Publication of updated blocks to the cache structure can now be deferred until just before the end of the associated transaction. Multiple updates to a block may produce only a single write of the block to the cache rather than a cache write for each update.
The greater the number of database updates in parallel transactions, the greater the expected improvement in performance.
Note:
Deferred cache operations create an asymmetry between users on the
update nucleus, who see uncommitted updates, and users on other cluster nuclei,
who may or may not see uncommitted updates (unless they read with hold).
This document covers the following topics:
Since the write of updated blocks to the cache may fail due to conflicting updates to the same blocks by other nuclei in the cluster, every cluster nucleus must be capable of redoing the updates it has not yet written to the cache. The nucleus maintains information about these updates in the "redo pool".

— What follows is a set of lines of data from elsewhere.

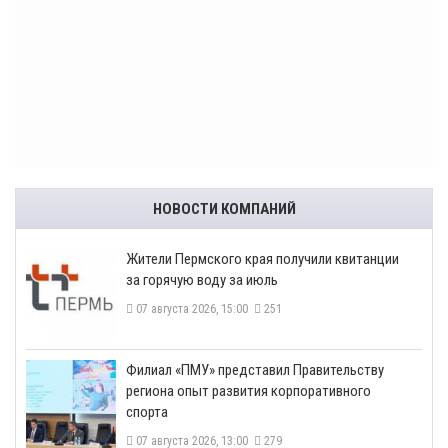
НОВОСТИ КОМПАНИЙ
​Жители Пермского края получили квитанции
за горячую воду за июль
07 августа 2026, 15:00
251
​Филиал «ПМУ» представил Правительству
региона опыт развития корпоративного
спорта
07 августа 2026, 13:00
279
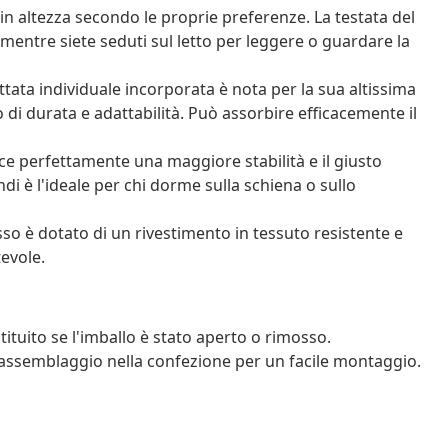
e in altezza secondo le proprie preferenze. La testata del
 mentre siete seduti sul letto per leggere o guardare la
tata individuale incorporata è nota per la sua altissima
 di durata e adattabilità. Può assorbire efficacemente il
ce perfettamente una maggiore stabilità e il giusto
ndi è l'ideale per chi dorme sulla schiena o sullo
sso è dotato di un rivestimento in tessuto resistente e
tevole.
tituito se l'imballo è stato aperto o rimosso.
assemblaggio nella confezione per un facile montaggio.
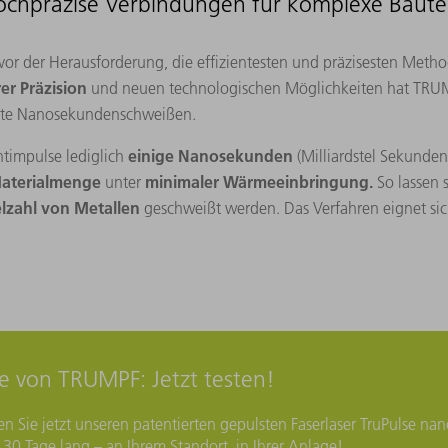
ochpräzise Verbindungen für komplexe Bautei
 vor der Herausforderung, die effizientesten und präzisesten Met
er Präzision
und neuen technologischen Möglichkeiten hat TRU
nte Nanosekundenschweißen.
einige Nanosekunden
chtimpulse lediglich
(Milliardstel Sekunden
Materialmenge
minimaler Wärmeeinbringung.
unter
So lassen 
elzahl von Metallen
geschweißt werden. Das Verfahren eignet si
e von TRUMPF: Jetzt testen!
en Sie jetzt unseren patentierten gepulsten Faserlaser TruPulse nan
0 Tage lang – an Ihrem Standort, in Ihrer Anlage!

The size of the redo pool is specified by the new ADARUN parameter
LRDP
. The LRDP
parameter is
effective only in a cluster nucleus; that is, when a nonzero
NUCID
is specified.
If LRDP
is not specified, the nucleus takes as
default the value of the LFIOP
parameter. If
LRDP
is explicitly set to zero, the nucleus writes each
update immediately to the cache.
Different nuclei in the same cluster can have different settings of
LRDP
. It is also possible, although not recommended, to
run one nucleus with LRDP=0
and a peer nucleus with
LRDP>0
.
Note:
If one nucleus runs with LRDP=0
and a peer
nucleus runs with LRDP>0
and the different cluster
nuclei concurrently update the same Data Storage blocks, incorrect DSST entries
may be produced. These are reported by ADADCK. Such errors are harmless and do
not affect the results of the application programs.
The nucleus reports on the use (high watermark) of the redo pool in a shutdown statistic and in the response to the DRES command from the operator console or from ADADBS OPERCOM.